Jour de rentrée pour des millions de jeunes, de l’école maternelle à l’université, sans qu’ils soient assurés d’avoir un enseignant devant eux ou même d’avoir un établissement, qu’ils soient handicapés ou étudiants.

Jour de rentrée aussi à la télévision avec un étrange sentiment de malaise depuis que France 2 diffuse une publicité pour présenter sa nouvelle présentatrice du journal de 20 heures, Léa Salamé ; étrange malaise car cette journaliste s’est prêtée à cette mise en scène comme une ‘’rock star’’, répétant à satiété « Madame, Monsieur, bonsoir ». Ridicule.

C’est la première fois que la chaîne de service public met en scène une journaliste avec autant d’ostentation. C’est mal augurer de la suite et, principalement, de l’information.
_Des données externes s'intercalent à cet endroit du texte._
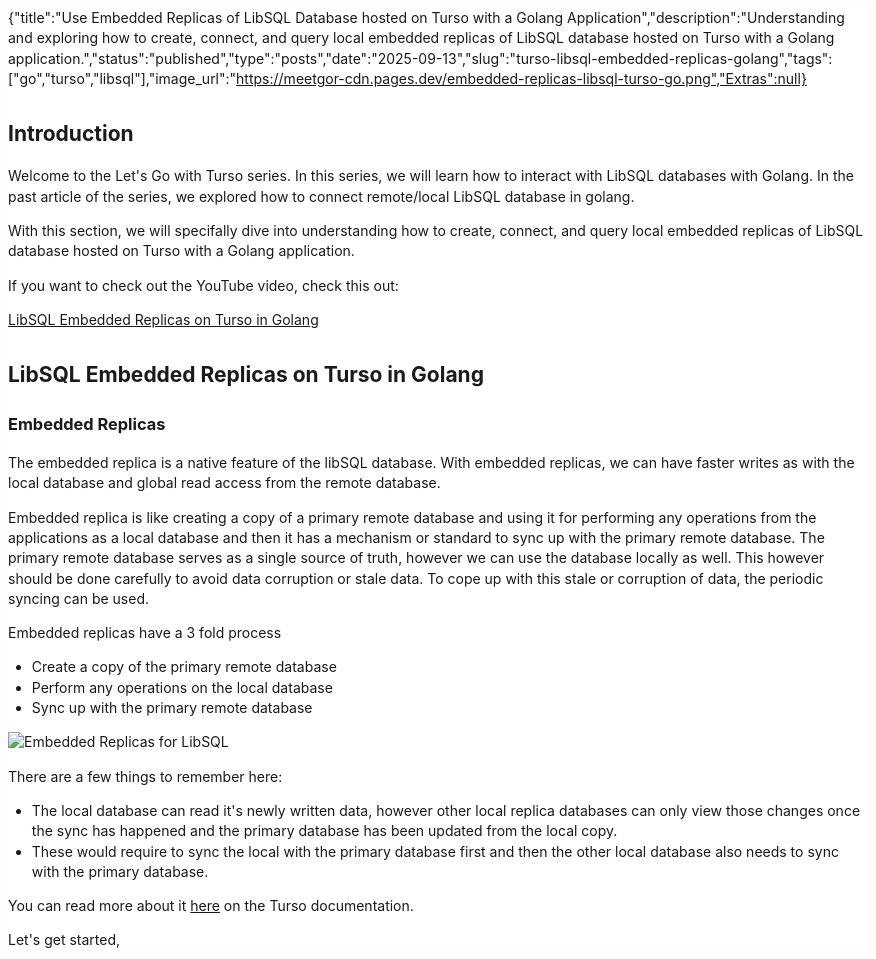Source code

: {"title":"Use Embedded Replicas of LibSQL Database hosted on Turso with a Golang Application","description":"Understanding and exploring how to create, connect, and query local embedded replicas of LibSQL database hosted on Turso with a Golang application.","status":"published","type":"posts","date":"2025-09-13","slug":"turso-libsql-embedded-replicas-golang","tags":["go","turso","libsql"],"image_url":"https://meetgor-cdn.pages.dev/embedded-replicas-libsql-turso-go.png","Extras":null}


## Introduction

Welcome to the Let's Go with Turso series. In this series, we will learn how to interact with LibSQL databases with Golang. In the past article of the series, we explored how to connect remote/local LibSQL database in golang.

With this section, we will specifally dive into understanding how to create, connect, and query local embedded replicas of LibSQL database hosted on Turso with a Golang application.

If you want to check out the YouTube video, check this out:

[LibSQL Embedded Replicas on Turso in Golang](https://www.youtube.com/watch?v=BitxB40rdVw)

<iframe width="560" height="315" src="https://www.youtube.com/embed/vBrvX0X0phw" frameborder="0" allowfullscreen></iframe>

## LibSQL Embedded Replicas on Turso in Golang

### Embedded Replicas
The embedded replica is a native feature of the libSQL database. With embedded replicas, we can have faster writes as with the local database and global read access from the remote database.

Embedded replica is like creating a copy of a primary remote database and using it for performing any operations from the applications as a local database and then it has a mechanism or standard to sync up with the primary remote database. The primary remote database serves as a single source of truth, however we can use the database locally as well. This however should be done carefully to avoid data corruption or stale data. To cope up with this stale or corruption of data, the periodic syncing can be used.

Embedded replicas have a 3 fold process
- Create a copy of the primary remote database
- Perform any operations on the local database
- Sync up with the primary remote database

![Embedded Replicas for LibSQL](https://meetgor-cdn.pages.dev/embedded-replicas-flow.png)

There are a few things to remember here:
- The local database can read it's newly written data, however other local replica databases can only view those changes once the sync has happened and the primary database has been updated from the local copy.
- These would require to sync the local with the primary database first and then the other local database also needs to sync with the primary database.

You can read more about it [here](https://docs.turso.tech/features/embedded-replicas/introduction) on the Turso documentation.

Let's get started,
Doit-on rappeler à Léa Salamé que le journaliste a une mission sociale, à savoir rechercher l’information, en évaluer l’importance, la mettre en forme, l’expliquer et respecter le public en satisfaisant son ‘’droit à l’information’’.

Le respect absolu du droit du public à l’information suppose de s’effacer derrière les faits. Le problème pour un journaliste n’est pas d’apparaître et de prendre toute la lumière pour vendre une information ‘’starisée’’, déclenchant des émotions en déformant et changeant la relative importance des faits.

Un public n’a que faire de superstars au physique et à l’élocution standardisée, mais de serviteurs de l’information.